DOCUMENT EXCERPT:
▬▬▬▬▬▬

Is this sufficient for linear independence proofs?? I've been doing all of these proofs the same basically, I just want to make sure I'm doing them right, I didn't include all the details but I have the outlines of my proofs here.
1) U and W are subspace of V s.t. V = $U \oplus W$. Prove $u_1, \dots, u_m, w_1, \dots, w_m$ is a basis of V where the u's are a basis for U and the w's a basis for W.
I said that since the basis for U is lin ind in V then you can extend it to be a basis by adding the vectors from W. Since they are linearly independent as well, then you add every vector. This shows that $u_1, \dots, u_m, w_1, \dots, w_m$ is linearly independent. It obviously spans V because V = $U \oplus W$, there fore it is a basis
2) Prove or give counter example. $v_1, \dots, v_n$ and $v_1, \dots, v_n$ are linearly independent in V. Then:
$\lambda v_1, \dots, \lambda v_n$ with $\lambda \in F$ is linearly indp.

▬▬▬▬▬▬

TO-DO LIST:
- A) Reproduce the passage of the linear independence thread starting with "1) U and W are" and going on through "basis for W.".
- B) List every capital letter that the linear independence thread uses as the name of a vector space, subspace, or field.
The records that follow have no connection to the text above.

Dataset rows:
▬▬▬▬▬▬

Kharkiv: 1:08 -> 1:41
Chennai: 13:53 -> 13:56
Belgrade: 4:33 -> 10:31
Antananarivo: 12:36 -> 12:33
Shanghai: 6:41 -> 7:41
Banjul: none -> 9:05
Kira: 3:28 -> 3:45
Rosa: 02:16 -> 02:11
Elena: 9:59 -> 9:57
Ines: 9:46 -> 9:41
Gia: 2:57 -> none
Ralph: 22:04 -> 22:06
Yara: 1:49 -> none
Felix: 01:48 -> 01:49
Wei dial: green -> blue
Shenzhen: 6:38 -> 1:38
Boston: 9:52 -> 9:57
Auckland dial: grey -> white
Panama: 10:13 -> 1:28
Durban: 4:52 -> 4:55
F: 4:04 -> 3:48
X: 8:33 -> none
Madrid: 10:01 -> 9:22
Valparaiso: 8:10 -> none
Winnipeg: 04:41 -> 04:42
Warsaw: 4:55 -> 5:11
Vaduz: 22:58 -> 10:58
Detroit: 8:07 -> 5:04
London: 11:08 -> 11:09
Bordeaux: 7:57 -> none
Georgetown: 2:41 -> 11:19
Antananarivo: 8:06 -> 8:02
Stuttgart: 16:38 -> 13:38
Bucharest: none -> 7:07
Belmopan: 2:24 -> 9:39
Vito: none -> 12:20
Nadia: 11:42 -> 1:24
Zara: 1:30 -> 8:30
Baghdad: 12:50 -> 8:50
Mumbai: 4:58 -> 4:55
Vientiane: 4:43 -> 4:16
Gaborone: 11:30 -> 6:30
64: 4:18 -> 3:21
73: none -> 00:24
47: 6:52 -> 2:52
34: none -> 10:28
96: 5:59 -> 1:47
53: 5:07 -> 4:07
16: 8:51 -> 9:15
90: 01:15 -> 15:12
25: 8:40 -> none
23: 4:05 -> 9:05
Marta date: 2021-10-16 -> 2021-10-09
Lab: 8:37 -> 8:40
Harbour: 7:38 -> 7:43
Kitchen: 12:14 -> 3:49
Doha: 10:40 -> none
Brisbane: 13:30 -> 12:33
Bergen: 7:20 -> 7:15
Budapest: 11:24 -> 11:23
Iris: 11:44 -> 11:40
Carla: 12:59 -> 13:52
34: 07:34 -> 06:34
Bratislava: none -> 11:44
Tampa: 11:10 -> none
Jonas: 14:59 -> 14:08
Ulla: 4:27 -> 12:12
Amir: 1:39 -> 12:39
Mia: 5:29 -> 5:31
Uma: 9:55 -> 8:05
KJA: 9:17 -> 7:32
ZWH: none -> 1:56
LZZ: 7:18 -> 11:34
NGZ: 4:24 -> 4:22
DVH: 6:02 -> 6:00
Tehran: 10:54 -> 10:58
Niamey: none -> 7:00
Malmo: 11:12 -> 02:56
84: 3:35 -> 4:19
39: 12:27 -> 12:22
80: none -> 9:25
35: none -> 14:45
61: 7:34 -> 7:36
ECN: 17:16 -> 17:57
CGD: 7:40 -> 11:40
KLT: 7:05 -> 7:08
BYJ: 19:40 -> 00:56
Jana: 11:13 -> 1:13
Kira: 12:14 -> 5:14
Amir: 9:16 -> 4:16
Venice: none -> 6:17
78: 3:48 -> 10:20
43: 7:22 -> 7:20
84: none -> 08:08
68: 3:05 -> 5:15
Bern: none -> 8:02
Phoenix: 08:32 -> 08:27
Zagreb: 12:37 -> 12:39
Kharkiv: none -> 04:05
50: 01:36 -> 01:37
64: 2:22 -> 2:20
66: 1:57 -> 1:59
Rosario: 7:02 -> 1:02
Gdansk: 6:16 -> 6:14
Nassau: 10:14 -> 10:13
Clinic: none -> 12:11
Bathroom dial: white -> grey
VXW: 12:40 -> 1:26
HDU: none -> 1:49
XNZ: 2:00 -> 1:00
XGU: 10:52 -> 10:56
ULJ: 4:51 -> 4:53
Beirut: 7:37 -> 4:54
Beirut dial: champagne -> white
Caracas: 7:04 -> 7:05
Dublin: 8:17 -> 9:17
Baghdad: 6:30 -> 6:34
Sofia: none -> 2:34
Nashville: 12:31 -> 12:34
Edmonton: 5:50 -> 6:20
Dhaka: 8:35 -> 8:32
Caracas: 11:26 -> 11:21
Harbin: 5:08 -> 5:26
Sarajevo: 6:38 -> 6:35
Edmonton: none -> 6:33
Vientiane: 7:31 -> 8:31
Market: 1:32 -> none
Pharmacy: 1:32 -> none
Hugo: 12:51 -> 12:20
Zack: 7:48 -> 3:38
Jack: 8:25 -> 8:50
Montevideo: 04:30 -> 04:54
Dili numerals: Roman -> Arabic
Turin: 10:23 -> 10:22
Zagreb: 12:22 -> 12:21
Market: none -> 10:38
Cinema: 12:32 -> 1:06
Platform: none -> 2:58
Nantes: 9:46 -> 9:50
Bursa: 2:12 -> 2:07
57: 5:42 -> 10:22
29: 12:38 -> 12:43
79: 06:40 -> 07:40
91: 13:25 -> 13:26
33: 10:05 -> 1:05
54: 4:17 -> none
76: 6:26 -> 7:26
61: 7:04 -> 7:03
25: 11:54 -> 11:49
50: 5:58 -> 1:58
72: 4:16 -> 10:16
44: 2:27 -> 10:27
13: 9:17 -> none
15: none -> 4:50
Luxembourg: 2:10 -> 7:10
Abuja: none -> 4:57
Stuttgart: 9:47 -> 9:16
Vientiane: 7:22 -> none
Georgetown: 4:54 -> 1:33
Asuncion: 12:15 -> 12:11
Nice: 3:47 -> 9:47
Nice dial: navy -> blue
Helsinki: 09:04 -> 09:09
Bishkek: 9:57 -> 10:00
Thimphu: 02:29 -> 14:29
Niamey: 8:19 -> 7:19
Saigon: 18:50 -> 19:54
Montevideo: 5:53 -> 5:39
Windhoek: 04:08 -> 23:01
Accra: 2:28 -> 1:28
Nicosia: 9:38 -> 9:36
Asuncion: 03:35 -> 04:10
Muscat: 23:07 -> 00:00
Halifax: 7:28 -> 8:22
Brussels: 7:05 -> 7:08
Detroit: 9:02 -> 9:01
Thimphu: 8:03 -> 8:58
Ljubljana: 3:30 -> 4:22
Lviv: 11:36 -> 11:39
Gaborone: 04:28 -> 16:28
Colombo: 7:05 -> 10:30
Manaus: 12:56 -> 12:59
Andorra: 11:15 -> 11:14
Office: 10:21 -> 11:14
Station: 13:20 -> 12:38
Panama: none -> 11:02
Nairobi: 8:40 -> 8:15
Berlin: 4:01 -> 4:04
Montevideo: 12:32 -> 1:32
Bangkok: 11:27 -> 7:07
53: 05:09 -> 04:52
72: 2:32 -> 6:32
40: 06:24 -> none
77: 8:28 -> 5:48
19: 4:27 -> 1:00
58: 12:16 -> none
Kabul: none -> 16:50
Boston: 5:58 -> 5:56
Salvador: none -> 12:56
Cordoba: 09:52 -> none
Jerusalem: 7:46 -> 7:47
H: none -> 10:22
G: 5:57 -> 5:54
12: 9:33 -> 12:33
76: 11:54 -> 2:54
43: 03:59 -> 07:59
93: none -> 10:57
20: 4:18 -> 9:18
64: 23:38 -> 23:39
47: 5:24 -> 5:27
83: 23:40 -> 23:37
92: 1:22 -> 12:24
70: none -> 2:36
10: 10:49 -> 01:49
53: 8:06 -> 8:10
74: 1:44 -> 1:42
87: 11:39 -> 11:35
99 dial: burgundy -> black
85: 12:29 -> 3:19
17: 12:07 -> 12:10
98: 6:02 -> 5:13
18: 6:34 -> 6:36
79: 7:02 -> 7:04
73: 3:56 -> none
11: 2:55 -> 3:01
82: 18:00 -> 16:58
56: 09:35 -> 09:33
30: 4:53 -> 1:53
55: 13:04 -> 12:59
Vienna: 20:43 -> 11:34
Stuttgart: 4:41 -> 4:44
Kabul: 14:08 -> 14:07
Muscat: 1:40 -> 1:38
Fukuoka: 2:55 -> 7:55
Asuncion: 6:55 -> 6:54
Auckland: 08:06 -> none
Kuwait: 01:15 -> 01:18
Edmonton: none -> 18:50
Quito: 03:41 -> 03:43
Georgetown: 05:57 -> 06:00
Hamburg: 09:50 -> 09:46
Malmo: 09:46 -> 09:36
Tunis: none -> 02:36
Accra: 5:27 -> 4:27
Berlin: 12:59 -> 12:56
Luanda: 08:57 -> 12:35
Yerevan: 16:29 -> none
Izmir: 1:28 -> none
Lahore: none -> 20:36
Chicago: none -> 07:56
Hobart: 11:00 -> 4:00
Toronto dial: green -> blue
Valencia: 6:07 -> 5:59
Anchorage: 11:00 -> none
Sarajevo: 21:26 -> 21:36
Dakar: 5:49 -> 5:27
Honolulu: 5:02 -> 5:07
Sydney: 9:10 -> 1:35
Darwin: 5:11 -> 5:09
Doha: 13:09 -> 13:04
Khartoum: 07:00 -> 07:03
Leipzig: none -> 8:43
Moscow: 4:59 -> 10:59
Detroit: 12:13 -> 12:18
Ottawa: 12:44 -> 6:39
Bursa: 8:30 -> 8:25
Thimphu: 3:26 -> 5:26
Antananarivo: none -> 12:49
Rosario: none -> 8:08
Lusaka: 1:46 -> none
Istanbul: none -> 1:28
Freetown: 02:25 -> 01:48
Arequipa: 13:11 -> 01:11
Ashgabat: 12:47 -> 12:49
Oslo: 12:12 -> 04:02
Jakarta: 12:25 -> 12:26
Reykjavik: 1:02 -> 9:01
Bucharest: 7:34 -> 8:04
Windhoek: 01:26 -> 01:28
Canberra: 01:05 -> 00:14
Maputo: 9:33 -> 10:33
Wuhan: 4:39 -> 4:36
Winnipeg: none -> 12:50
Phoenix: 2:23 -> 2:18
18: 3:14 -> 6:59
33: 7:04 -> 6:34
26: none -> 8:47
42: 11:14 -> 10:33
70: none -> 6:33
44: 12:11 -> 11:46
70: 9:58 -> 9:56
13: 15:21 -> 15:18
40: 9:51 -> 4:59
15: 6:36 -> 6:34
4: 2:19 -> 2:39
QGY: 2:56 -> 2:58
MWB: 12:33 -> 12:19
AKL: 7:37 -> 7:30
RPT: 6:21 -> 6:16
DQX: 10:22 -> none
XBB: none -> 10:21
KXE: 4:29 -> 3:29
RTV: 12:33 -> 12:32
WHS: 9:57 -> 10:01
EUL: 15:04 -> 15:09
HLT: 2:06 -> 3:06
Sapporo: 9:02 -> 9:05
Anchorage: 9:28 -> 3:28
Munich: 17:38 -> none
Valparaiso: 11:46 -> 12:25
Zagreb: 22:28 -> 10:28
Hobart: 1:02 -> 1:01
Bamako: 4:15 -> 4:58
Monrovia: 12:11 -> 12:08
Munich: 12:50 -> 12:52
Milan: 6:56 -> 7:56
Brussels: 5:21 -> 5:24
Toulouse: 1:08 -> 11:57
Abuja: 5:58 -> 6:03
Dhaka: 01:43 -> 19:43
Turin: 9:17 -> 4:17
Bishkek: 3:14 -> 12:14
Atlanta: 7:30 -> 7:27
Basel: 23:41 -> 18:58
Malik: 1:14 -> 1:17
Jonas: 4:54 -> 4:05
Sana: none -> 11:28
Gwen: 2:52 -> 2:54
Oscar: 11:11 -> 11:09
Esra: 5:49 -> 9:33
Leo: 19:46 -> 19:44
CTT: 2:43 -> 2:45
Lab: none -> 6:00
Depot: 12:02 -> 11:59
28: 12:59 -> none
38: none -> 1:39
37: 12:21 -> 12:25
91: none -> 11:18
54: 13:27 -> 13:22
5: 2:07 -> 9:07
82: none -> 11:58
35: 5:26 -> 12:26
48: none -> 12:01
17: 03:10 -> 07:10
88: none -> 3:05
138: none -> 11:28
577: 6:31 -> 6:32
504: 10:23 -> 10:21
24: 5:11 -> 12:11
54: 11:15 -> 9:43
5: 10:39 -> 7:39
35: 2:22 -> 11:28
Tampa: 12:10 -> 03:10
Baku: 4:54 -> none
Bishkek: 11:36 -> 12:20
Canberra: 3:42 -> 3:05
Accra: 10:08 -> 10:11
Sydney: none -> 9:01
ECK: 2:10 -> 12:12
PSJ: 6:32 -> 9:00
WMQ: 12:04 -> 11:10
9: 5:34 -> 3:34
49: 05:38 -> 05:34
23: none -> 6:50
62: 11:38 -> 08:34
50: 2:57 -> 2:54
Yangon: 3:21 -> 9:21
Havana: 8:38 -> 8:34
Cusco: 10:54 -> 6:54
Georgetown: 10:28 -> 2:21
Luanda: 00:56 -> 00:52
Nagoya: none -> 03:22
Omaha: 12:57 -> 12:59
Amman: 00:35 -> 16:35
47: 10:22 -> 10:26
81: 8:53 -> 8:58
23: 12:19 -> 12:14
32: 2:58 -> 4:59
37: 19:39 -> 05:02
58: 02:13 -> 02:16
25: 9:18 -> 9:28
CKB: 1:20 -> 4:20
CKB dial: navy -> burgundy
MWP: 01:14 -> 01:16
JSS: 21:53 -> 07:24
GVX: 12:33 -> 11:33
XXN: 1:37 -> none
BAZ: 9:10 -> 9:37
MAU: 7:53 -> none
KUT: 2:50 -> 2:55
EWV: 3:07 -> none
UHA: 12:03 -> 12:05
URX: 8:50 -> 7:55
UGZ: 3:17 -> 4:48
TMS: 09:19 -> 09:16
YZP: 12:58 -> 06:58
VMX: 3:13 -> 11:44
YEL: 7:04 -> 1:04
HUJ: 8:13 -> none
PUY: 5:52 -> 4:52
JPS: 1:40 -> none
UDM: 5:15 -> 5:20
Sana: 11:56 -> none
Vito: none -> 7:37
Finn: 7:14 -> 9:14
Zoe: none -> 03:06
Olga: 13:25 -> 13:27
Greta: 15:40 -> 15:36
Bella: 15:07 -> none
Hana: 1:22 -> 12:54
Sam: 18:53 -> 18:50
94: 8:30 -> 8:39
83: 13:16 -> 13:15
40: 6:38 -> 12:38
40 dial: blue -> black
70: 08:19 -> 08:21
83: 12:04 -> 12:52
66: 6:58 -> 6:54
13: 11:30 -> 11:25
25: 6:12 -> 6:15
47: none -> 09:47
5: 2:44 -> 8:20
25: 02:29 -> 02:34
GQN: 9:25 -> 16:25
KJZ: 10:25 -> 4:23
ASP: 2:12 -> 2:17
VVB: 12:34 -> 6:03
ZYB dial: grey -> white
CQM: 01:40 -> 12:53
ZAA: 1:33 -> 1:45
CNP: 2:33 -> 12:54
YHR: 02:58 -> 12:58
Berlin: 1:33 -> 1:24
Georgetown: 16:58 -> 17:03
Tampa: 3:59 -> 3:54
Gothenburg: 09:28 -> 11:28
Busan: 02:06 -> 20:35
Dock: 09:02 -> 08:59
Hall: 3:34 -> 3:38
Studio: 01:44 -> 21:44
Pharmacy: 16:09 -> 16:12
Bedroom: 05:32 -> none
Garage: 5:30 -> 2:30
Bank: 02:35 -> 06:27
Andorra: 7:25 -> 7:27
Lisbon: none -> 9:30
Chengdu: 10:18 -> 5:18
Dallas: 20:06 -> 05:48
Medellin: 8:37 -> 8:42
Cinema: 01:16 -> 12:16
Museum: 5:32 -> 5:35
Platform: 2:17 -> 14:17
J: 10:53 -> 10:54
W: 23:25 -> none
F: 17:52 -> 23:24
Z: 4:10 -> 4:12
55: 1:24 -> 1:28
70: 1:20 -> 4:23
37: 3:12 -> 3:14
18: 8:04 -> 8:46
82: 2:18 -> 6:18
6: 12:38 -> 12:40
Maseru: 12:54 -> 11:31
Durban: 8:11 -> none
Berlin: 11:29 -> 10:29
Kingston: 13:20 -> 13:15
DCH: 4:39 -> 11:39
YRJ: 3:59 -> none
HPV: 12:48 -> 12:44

▬▬▬▬▬▬

TASK RESPONSES:
- A)
1) U and W are subspace of V s.t. V = $U \oplus W$. Prove $u_1, \dots, u_m, w_1, \dots, w_m$ is a basis of V where the u's are a basis for U and the w's a basis for W.

- B) U, W, V, F